A playthrough is very short; although it depends on your reading speed.  If you read fast you can easily finish a playthrough within two hours, otherwise it can take upwards to four hours.  However, this is where the game earns its reputation as being creepy, and justifies the warning when you first start the game.  It touches upon people hiding their feelings beneath their exterior and dealing with problems on the inside such as depression.  The first playthrough has such a shocking ending that jumps out at you, which makes it very memorable.  There are options to skip already read text which will allow you to breeze subsequent playthroughs.

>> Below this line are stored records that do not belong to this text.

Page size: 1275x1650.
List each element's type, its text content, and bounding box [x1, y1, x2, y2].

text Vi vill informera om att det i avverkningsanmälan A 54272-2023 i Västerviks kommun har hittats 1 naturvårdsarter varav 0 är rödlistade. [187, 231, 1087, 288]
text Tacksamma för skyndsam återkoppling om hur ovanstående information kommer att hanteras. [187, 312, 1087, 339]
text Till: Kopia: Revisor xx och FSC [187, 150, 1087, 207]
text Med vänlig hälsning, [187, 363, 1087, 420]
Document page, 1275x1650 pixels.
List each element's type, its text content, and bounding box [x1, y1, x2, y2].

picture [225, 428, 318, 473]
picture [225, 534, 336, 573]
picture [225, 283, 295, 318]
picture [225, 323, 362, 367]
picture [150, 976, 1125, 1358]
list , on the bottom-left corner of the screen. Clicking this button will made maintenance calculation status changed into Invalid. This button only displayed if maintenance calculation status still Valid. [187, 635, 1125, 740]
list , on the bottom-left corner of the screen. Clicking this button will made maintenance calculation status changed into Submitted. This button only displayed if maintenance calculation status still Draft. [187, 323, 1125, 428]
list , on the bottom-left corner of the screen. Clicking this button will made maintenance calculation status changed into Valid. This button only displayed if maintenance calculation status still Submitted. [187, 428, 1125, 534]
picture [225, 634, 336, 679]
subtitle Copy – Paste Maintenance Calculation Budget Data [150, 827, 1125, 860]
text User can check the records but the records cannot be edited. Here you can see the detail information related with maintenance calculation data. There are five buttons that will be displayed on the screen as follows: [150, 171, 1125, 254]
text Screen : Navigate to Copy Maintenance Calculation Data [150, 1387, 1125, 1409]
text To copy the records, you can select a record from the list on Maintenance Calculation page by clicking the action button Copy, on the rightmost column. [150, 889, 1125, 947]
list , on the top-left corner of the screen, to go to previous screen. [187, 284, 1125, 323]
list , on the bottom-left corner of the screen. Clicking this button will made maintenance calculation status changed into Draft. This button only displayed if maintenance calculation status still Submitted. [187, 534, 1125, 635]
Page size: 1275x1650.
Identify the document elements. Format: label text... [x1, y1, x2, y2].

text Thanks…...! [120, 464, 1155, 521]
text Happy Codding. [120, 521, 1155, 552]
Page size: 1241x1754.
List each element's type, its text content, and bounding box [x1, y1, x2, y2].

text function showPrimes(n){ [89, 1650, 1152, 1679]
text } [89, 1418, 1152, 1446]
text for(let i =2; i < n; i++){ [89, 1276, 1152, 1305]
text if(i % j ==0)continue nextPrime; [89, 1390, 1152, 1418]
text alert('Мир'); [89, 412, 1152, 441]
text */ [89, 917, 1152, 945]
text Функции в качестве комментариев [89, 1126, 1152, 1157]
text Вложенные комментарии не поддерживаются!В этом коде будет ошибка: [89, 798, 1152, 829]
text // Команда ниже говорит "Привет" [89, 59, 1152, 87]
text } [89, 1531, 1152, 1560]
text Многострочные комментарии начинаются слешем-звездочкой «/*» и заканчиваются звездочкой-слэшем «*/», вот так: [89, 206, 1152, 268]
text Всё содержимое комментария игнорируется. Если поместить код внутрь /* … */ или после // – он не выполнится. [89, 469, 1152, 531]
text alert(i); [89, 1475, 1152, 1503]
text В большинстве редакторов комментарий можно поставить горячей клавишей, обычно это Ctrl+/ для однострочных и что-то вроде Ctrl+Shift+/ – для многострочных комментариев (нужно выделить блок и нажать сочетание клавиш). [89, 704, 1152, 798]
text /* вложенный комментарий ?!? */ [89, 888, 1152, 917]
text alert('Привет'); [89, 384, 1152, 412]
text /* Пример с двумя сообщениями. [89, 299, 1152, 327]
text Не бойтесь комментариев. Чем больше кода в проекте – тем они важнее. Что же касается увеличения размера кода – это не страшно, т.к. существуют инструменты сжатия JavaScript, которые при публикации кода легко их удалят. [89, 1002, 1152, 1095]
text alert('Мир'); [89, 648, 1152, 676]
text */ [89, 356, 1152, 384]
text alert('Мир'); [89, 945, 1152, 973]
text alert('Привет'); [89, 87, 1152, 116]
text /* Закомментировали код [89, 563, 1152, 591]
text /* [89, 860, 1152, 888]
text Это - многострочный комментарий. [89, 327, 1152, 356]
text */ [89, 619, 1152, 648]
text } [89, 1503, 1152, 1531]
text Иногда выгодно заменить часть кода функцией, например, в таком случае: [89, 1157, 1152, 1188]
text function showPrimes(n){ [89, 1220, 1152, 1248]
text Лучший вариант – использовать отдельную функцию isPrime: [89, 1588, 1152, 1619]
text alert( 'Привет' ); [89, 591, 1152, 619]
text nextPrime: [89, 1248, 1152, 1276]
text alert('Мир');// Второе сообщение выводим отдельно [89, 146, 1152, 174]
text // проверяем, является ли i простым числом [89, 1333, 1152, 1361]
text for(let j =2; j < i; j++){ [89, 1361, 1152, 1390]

A highlight of the game is how the story affects the game itself.  As you play, you start to have your suspicions on what is happening.  Just a note to definitely find out where the game is installed in your PC, and then check that from time to time as there is a very clever way in how the game’s story integrates with outside its world, so to speak.


There is a reason why the warning is there when you start the game.  There are themes of depression and personal harm.  It kind of makes a point that people can seemingly be okay on the outside but have problems that they may be hiding.  While the revelation provides more light to this, it’s still a valid thought.  Once you know the truth behind some of the characters, you start to read their dialogue more carefully, trying to ascertain whether it has a double meaning.


The game will break the fourth wall, and most, if not all, first time players will get the bad ending.  The creepy factor of the game comes from the unexplained events that happen while you’re progressing that you do not expect.  You feel like you’re losing control, and coupled with the shift of the upbeat cheery music into something that’s more at home in a horror game, it’ll send chills up your spine.  The bad ending is really well done, and it manages to keep surprising you.  You watch on in horror at what is happening, with no way to control or stop it.


Getting the “best ending” will take around another two hours as you have to replay the game and do specific things to fulfill the conditions.  While a lot of the content is recycled, it is worthwhile both in terms of the actual story ending and also what the game’s developer was aiming to do.  It does something that you completely don’t expect, and it challenges the status quo of game storytelling.  It’s quite thought provoking and it’ll stick in your mind for the days after you’ve finished the game.


Overall, Doki Doki Literature Club! is definitely an experience that is unlike any other game.  It lures you in unsuspectingly with its premise and cheery music, but then once you’re comfortable, does all sorts of little things here and there to cause you plenty of discomfort.  The cheery music becomes creepy, even more so when you recognize it is the same tune.  The characters behave differently and once the revelation of what is actually happen dawns on you, every time you play the game, you can’t help but feel that there are several layers of the game.  While short by visual novel standards, it’s definitely a worthwhile experience and the horror elements aren’t that bad since its psychological horror rather than shock horror.